» **Records shown**
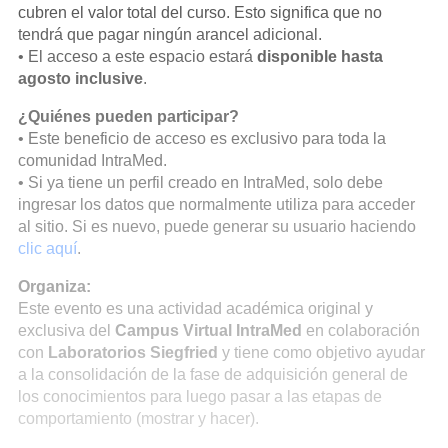
cubren el valor total del curso. Esto significa que no
tendrá que pagar ningún arancel adicional.
• El acceso a este espacio estará
disponible hasta
agosto inclusive
.
¿Quiénes pueden participar?
• Este beneficio de acceso es exclusivo para toda la
comunidad IntraMed.
• Si ya tiene un perfil creado en IntraMed, solo debe
ingresar los datos que normalmente utiliza para acceder
al sitio. Si es nuevo, puede generar su usuario haciendo
clic aquí
.
Organiza:
Este evento es una actividad académica original y
exclusiva del
Campus Virtual IntraMed
en colaboración
con
Laboratorios Siegfried
y tiene como objetivo ayudar
a la consolidación de la fase de adquisición general de
los conocimientos para luego pasar a las etapas de
comportamiento (mostrar y hacer).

» **Problem requirements**
Repeat the entries exactly, pictures left out.

» **Answer to this problem**
cubren el valor total del curso. Esto significa que no
tendrá que pagar ningún arancel adicional.
• El acceso a este espacio estará
disponible hasta
agosto inclusive
.
¿Quiénes pueden participar?
• Este beneficio de acceso es exclusivo para toda la
comunidad IntraMed.
• Si ya tiene un perfil creado en IntraMed, solo debe
ingresar los datos que normalmente utiliza para acceder
al sitio. Si es nuevo, puede generar su usuario haciendo
clic aquí
.
Organiza:
Este evento es una actividad académica original y
exclusiva del
Campus Virtual IntraMed
en colaboración
con
Laboratorios Siegfried
y tiene como objetivo ayudar
a la consolidación de la fase de adquisición general de
los conocimientos para luego pasar a las etapas de
comportamiento (mostrar y hacer).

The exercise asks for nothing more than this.